Your output should be the lines of the entries below, exactly, from the first one through the line that holds "Superior Court of".

### Data for this task ###

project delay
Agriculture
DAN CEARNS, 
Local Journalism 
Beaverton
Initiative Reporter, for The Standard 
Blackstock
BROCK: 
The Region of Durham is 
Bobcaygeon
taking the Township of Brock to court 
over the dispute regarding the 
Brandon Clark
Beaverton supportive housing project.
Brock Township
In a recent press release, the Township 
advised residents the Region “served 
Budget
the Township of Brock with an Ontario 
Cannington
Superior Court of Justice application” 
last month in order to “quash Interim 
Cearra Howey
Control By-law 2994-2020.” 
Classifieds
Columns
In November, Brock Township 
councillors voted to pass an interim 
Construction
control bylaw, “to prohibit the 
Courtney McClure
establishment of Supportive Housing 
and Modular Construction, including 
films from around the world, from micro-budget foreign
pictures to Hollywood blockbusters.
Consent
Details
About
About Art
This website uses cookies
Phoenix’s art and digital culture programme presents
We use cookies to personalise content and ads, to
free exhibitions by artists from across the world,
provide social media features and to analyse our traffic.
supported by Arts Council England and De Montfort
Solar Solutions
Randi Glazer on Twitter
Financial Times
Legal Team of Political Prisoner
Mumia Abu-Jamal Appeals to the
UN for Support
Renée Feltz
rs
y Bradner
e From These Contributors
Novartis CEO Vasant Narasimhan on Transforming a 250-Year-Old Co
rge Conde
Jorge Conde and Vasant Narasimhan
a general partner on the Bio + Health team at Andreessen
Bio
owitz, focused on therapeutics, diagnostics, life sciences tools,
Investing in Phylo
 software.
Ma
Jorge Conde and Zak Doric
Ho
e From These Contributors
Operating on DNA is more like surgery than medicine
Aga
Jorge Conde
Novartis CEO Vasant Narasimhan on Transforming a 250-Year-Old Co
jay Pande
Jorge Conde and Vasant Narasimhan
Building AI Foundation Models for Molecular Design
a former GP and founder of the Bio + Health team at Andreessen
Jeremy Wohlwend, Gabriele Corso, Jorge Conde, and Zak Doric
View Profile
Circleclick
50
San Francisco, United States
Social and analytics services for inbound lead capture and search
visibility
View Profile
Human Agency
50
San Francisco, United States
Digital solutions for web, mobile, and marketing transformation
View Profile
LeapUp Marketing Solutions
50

###

_Task response_.
project delay
Agriculture
DAN CEARNS, 
Local Journalism 
Beaverton
Initiative Reporter, for The Standard 
Blackstock
BROCK: 
The Region of Durham is 
Bobcaygeon
taking the Township of Brock to court 
over the dispute regarding the 
Brandon Clark
Beaverton supportive housing project.
Brock Township
In a recent press release, the Township 
advised residents the Region “served 
Budget
the Township of Brock with an Ontario 
Cannington
Superior Court of Justice application” 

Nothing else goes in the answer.